SNA membawa bayinya yang berusia 4 hari menggunakan 1 unit sepeda motor merk Honda Scoopy warna coklat, lalu bayi tersebut diletakkan di dalam kotak kardus air mineral dan diletakkan diatas meja sebuah ruko yang berada di Jalan Trikora Kelurahan Loktabat Selatan Kota Banjarbaru.
“Bayi tersebut ditinggalkan oleh pelaku yang akhirnya ditemukan oleh pemilik toko sekitar jam 08.00 Wita saat membuka toko miliknya,” kata Tajudin.
Ditambahkannya, adapun motif yang melatarbelakangi SNA membuang bayinya adalah adalah rasa khawatir dan takut tidak dapat membesarkan dan merawat bayi yang baru dilahirkan dan juga usia pelaku yang baru menginjak 18 tahun serta tidak bekerja.

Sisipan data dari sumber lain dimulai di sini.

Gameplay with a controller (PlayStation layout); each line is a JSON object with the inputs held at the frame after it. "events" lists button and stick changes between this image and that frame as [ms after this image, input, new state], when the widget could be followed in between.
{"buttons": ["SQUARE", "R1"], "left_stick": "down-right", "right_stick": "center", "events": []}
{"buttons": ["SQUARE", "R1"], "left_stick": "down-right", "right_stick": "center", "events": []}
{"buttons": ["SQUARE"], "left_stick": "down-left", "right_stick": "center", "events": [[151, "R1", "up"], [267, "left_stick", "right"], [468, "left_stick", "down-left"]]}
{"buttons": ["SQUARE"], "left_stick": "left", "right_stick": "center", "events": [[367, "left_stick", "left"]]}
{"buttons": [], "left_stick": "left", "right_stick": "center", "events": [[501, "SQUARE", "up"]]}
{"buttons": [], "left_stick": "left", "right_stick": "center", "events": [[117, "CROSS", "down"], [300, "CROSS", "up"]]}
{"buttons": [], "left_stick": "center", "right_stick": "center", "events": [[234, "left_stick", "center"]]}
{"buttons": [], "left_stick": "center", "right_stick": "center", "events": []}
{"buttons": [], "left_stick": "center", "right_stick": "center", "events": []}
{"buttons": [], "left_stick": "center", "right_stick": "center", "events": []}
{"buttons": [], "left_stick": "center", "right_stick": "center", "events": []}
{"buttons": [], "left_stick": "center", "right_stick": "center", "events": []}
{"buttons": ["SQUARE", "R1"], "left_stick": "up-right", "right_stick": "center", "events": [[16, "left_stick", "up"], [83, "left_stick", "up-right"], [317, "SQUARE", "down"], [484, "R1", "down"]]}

Selanjutnya SNA dibawa oleh anggota Opsnal Polsek Banjarbaru Utara ke Mapolsek untuk dilakukan proses hukum karena menempatkan anak yang belum berumur 7 tahun untuk ditemukan orang lain atau meninggalkan anak tersebut untuk melepaskan diri dari padanya, sebagaimana dimaksud dalam Pasal 305 KUHP.